The seated woman’s naked back and upper thigh were visible, the curve of her waist to the right, and her arms. ‘It’s all about movement, the blurred contours,’ she said.

Angelo thought of Mariana. How she would look, seated in the same pose. The softness and warmth of her skin, the bright gleam of her hair... And his mouth went dry. He could almost smell the floral scent she wore, the dampness of her skin, imagine how she’d drop that towel and turn to look at him over her shoulder, her lips parted.

‘Now you look as if you get it,’ she whispered in his ear. ‘How art can move you. Make you think. Make you feel.’

He almost—almost—wrapped his arms around her and kissed her right there and then, in the middle of the gallery, heedless of the fact that it was a very public place.

But he held himself back. Just.

‘I get it,’ he said, hearing the crack in his own voice.

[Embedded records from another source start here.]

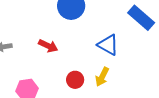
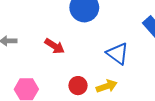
yellow arrow: (102, 77) -> (107, 86), turned -144

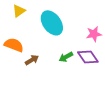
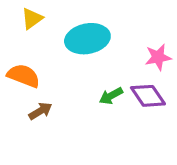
cyan ellipse: (52, 23) -> (87, 39), turned -65
brown arrow: (32, 60) -> (40, 111), moved

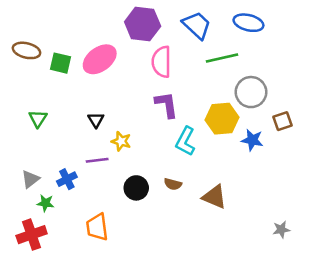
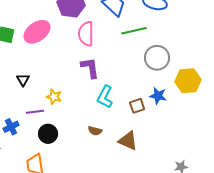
yellow hexagon: (222, 119) -> (188, 81), moved
black triangle: (96, 120) -> (23, 80), moved
brown square: (283, 121) -> (137, 106), moved
black circle: (136, 188) -> (48, 134), moved

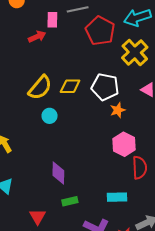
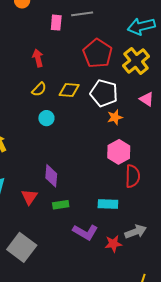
red pentagon: (100, 31) -> (98, 53), moved
red arrow: (37, 37) -> (38, 58), moved, turned -84
yellow semicircle: (40, 88) -> (39, 89), size x0.6
red triangle: (38, 217) -> (29, 197), moved

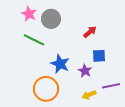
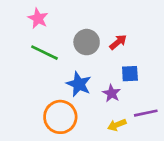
gray circle: (51, 19) -> (87, 42), moved

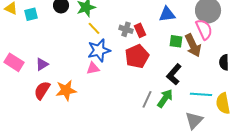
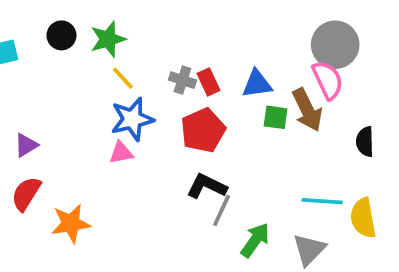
blue triangle: (167, 14) -> (257, 84), moved
green square: (176, 41) -> (276, 117), moved
black L-shape: (174, 74) -> (207, 186), moved, turned 75
orange star: (66, 90) -> (71, 223), moved
green arrow: (165, 98) -> (255, 240), moved

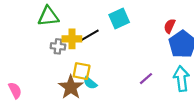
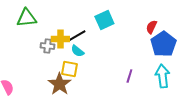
green triangle: (48, 16) -> (26, 18), moved
purple line: (146, 79) -> (129, 76), turned -32
cyan semicircle: (90, 83) -> (77, 51), moved

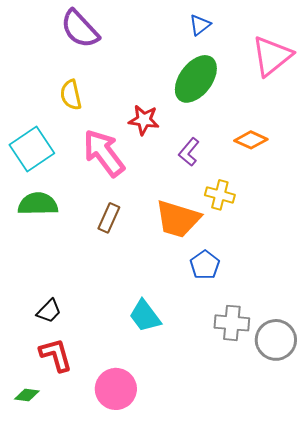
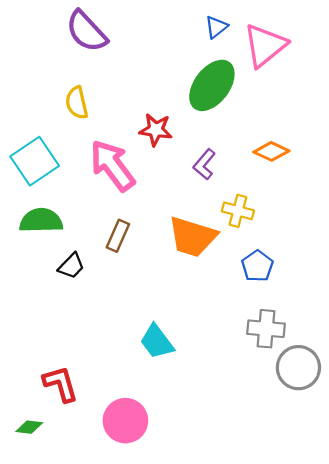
pink triangle: (272, 56) -> (265, 45), moved
blue pentagon: (205, 265) -> (257, 266), moved
black trapezoid: (49, 311) -> (71, 266), moved
gray cross: (232, 323) -> (266, 329), moved

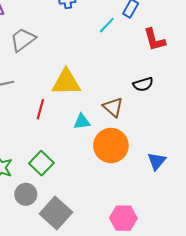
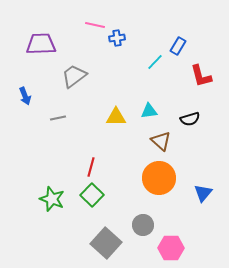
yellow triangle: (66, 82) -> (116, 117), size x0.7
red line: (40, 109) -> (91, 167), moved
cyan triangle: (82, 122) -> (149, 111), moved
gray circle: (26, 194) -> (143, 225), moved

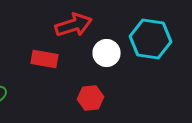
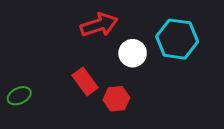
red rectangle: (45, 59) -> (85, 82), moved, turned 44

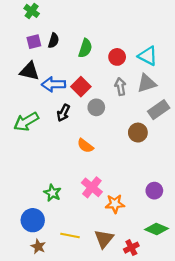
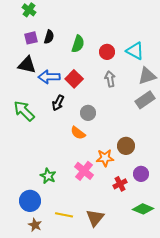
gray triangle: (147, 83) -> (147, 76), moved
gray circle: (96, 107) -> (88, 113), moved
green arrow: (26, 122) -> (24, 111), turned 75
brown circle: (138, 133) -> (126, 146), moved
orange star: (115, 204) -> (105, 158), moved
red cross: (131, 248) -> (120, 184), moved

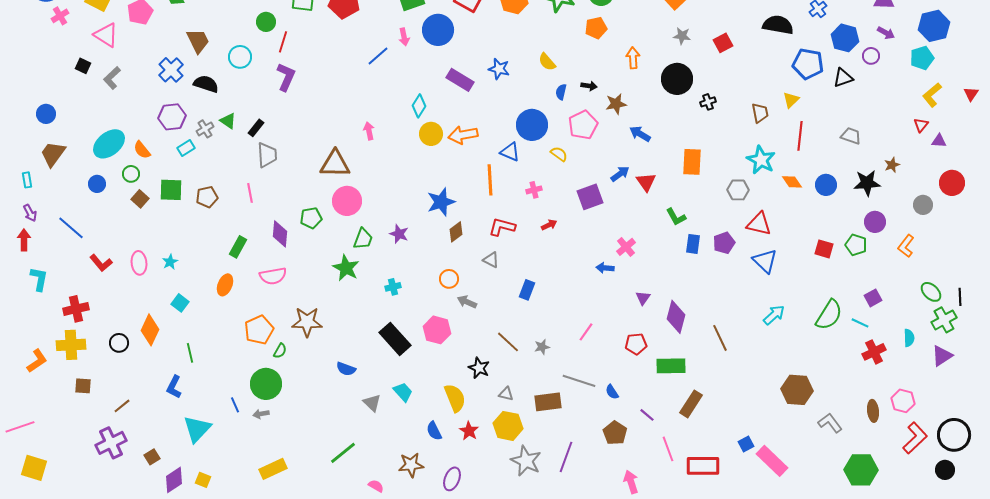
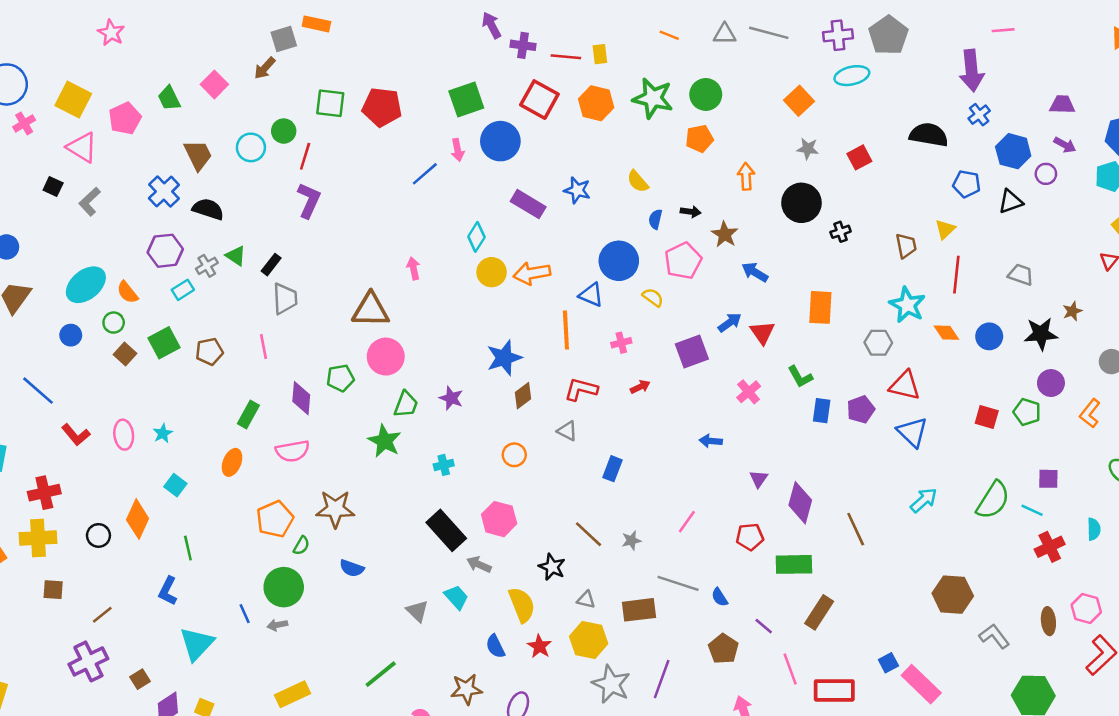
cyan circle: (240, 57) -> (251, 147), moved
blue pentagon: (808, 64) -> (967, 184), size x0.7
brown star: (616, 104) -> (725, 234), turned -30
green square: (171, 190) -> (164, 343), turned -30
pink cross: (626, 247) -> (749, 392), moved
purple square: (873, 298) -> (1048, 479), turned 30
gray arrow: (467, 302) -> (479, 564), moved
blue semicircle: (346, 369) -> (352, 568), moved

‘Good. Enough art for now,’ she said. ‘But another time I’m going to take you to see the Degas dancers at the Courtauld. I think you’ll like them. Turner’s skies, Degas’s figures and the brightness of van Gogh. I’ll have a think about what else you might enjoy.’

* * *

They spent the rest of the morning working through the boxes, but Angelo couldn’t shake his awareness of Mariana. Several times he glanced up from the papers to see her glancing at him, too, and looking away as if she felt guilty about being caught.

So did she feel the same weird pull of attraction towards him—even though they both knew this wasn’t sensible?

And what were they going to do about it?

He kept himself under strict control for the rest of the morning—until he came across a card envelope. ‘Ferrania Color,’ he said.

Mariana frowned. ‘What’s that?’

‘The Italian version of Kodak,’ he said. ‘Mamma has some envelopes like these. Italian-developed photographs from when she was young.’

Mariana’s eyes widened. ‘Do you think this might be...?’

‘The photographs from Nonno’s visit to Norfolk? Hold your breath and wish.’ Which was exactly what he did as he drew the photographs out of their envelope.

The photographs were square, with a narrow white border, showing that they were older than modern prints; they were glossy, and most importantly they were in colour.

He felt sick with nerves. ‘I really think this might be it.’

The first couple of pictures were of a row of flint cottages, with red tiled roofs and a decorative border of bricks around the white-painted windows and door. The front garden was full of summer flowers.

‘Look on the back,’ she whispered. ‘Just in case he wrote something.’

He turned it over and his grandfather’s handwriting was obvious. ‘“New Road Cottages. 1963. Carulli stayed here,”’ he translated.